Sentía la mano caliente de ella en su mano, cuando de repente lo vio. Venía en sentido contrario, voluminoso y bullanguero y a su lado se deslizaba una mujer joven; no iba vestida con la camisa azul como la mayoría de las chicas que bailaban sobre las vías del tranvía; era elegante como un hada de un pase de modelos.
El hombre voluminoso miraba a un lado y a otro respondiendo a cada momento al saludo de alguien; cuando estuvo a pocos pasos de Jaromil sus miradas se encontraron durante un segundo y Jaromil, en un instante de confusión (y siguiendo el ejemplo de los demás, que reconocían al hombre famoso y lo saludaban) inclinó la cabeza reverente, de modo que el hombre también lo saludó con ojos ausentes (como saludamos a alguien a quien no conocemos) y la mujer que lo acompañaba inclinó también levemente la cabeza.

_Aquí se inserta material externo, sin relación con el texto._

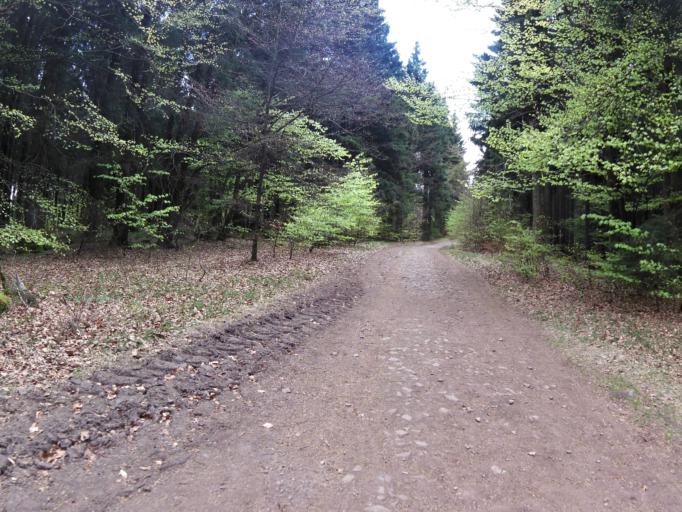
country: DE
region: Thuringia
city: Friedrichroda
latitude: 50.8237
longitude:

¡Ah, aquella mujer era enormemente bella! ¡Y era totalmente real! Y la chica de la caja y de la bañera, que se apretaba hasta ese momento contra Jaromil, se disolvió y desapareció bajo la luz resplandeciente de aquel cuerpo real.
Se detuvo en la acera, en una soledad insultante y le echó una mirada de odio; sí, era él, el querido maestro, el destinatario del paquete con los veinte auriculares.